## What is expected
Search the records below for the word "size". Pull out each line that has it.

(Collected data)

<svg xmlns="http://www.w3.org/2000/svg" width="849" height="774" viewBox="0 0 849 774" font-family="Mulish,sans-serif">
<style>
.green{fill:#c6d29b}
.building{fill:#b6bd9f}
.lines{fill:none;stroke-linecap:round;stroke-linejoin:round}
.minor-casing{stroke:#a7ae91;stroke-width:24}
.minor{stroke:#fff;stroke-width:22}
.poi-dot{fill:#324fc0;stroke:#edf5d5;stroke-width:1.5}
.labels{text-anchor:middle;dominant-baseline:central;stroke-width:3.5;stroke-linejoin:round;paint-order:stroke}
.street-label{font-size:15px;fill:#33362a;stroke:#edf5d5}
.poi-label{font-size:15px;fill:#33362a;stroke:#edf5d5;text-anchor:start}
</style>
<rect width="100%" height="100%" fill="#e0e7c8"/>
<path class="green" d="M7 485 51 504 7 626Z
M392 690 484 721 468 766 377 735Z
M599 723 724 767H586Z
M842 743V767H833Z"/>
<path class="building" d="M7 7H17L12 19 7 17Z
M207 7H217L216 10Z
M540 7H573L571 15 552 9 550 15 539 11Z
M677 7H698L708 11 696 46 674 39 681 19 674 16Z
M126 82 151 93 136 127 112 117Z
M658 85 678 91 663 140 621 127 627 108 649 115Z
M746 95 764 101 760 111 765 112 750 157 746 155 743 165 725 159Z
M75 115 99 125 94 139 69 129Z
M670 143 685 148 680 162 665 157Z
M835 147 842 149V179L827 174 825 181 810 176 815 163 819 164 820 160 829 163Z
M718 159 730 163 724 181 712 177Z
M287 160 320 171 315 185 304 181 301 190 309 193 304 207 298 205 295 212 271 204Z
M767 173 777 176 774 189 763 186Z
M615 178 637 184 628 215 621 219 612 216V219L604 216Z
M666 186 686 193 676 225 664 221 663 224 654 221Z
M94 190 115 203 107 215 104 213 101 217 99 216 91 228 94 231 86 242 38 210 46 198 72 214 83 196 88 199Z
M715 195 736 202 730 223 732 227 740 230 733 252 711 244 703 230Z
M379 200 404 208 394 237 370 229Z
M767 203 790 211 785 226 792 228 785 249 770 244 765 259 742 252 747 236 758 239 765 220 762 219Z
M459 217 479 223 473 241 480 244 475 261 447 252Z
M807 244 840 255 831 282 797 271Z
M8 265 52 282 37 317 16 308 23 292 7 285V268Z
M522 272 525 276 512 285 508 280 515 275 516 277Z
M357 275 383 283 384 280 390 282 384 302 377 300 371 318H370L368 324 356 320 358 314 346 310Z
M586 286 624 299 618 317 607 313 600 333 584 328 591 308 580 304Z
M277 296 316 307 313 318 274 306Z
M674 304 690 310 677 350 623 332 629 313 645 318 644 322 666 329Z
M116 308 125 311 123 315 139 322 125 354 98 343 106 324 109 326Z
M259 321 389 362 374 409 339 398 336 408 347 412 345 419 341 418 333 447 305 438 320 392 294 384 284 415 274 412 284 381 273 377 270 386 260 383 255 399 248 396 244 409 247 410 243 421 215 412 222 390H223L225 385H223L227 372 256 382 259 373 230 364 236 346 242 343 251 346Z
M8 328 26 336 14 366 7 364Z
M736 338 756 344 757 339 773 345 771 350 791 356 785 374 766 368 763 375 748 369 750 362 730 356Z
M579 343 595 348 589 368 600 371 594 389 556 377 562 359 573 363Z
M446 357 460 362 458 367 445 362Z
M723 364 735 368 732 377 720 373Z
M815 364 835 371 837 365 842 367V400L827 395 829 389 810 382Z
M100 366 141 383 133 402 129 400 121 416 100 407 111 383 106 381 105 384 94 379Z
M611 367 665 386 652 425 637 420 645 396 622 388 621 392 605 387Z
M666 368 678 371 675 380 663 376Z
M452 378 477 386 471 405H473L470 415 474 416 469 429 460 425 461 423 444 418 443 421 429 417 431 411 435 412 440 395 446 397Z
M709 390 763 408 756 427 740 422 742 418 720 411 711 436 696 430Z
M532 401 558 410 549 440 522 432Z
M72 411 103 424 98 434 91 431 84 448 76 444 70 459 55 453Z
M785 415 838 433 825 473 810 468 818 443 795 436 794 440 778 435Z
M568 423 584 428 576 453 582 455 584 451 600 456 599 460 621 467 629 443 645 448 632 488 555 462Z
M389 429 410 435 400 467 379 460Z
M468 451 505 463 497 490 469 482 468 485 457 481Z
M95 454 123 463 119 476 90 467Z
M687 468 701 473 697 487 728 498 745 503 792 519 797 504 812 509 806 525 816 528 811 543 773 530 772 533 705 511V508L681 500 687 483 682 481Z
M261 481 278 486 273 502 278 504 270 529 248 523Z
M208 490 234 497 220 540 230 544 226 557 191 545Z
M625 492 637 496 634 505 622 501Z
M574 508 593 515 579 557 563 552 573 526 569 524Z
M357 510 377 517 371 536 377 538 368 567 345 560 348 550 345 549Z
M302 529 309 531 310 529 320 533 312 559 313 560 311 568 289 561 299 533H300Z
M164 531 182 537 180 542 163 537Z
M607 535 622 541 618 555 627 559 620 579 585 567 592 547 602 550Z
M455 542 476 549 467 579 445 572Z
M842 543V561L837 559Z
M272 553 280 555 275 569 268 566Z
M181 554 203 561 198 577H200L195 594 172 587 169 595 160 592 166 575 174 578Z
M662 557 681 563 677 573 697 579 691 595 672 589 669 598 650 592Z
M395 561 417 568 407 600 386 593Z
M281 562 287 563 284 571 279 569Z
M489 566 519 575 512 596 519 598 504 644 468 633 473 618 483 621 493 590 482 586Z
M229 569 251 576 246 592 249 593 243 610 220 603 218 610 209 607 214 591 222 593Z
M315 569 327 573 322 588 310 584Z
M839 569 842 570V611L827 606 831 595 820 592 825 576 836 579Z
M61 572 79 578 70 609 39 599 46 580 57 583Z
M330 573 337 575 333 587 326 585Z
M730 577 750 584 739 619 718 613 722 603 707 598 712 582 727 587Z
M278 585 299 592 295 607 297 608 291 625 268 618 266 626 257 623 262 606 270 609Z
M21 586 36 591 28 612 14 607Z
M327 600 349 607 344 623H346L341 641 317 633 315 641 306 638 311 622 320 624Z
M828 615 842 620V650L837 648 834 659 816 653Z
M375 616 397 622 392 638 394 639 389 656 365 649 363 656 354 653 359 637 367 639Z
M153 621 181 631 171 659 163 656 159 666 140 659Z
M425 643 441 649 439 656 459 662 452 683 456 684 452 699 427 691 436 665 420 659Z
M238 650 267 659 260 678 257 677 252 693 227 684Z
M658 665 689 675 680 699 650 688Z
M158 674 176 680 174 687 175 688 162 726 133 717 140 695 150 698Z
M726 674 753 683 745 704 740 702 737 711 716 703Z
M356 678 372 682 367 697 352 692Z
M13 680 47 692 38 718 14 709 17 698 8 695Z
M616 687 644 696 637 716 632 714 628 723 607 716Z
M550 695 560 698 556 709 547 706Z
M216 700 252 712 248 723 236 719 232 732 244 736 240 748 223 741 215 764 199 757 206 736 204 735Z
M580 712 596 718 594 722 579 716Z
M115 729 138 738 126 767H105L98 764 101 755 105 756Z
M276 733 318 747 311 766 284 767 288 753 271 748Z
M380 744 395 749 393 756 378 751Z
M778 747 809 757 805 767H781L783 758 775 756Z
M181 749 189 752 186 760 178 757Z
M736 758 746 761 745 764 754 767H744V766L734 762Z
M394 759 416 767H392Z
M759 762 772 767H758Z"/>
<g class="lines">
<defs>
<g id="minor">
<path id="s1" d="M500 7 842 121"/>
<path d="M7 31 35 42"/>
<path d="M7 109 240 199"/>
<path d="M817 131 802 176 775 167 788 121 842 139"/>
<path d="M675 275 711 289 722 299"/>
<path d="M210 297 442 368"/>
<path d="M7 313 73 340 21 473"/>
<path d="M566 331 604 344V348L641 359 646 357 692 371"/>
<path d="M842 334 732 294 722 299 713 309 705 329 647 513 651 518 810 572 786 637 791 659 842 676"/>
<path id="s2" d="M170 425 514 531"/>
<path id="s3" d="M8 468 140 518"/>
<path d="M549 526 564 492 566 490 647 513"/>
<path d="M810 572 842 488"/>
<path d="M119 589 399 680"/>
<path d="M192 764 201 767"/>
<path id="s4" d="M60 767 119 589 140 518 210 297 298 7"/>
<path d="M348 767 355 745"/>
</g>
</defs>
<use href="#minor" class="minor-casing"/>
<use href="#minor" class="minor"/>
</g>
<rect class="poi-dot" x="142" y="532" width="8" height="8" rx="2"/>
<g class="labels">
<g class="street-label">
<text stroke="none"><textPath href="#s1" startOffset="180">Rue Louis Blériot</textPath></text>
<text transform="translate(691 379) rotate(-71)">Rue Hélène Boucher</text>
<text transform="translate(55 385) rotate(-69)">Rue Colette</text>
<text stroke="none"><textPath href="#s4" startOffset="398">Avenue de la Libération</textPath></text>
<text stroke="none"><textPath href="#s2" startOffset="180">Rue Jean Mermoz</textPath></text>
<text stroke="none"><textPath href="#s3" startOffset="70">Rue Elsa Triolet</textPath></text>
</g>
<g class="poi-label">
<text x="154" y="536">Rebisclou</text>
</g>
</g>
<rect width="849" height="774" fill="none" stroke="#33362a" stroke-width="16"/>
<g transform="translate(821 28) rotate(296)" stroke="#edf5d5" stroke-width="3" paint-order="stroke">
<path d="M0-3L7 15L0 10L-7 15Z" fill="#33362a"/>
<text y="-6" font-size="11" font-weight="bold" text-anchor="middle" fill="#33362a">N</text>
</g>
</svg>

## Response box
.street-label{font-size:15px;fill:#33362a;stroke:#edf5d5}
.poi-label{font-size:15px;fill:#33362a;stroke:#edf5d5;text-anchor:start}
<text y="-6" font-size="11" font-weight="bold" text-anchor="middle" fill="#33362a">N</text>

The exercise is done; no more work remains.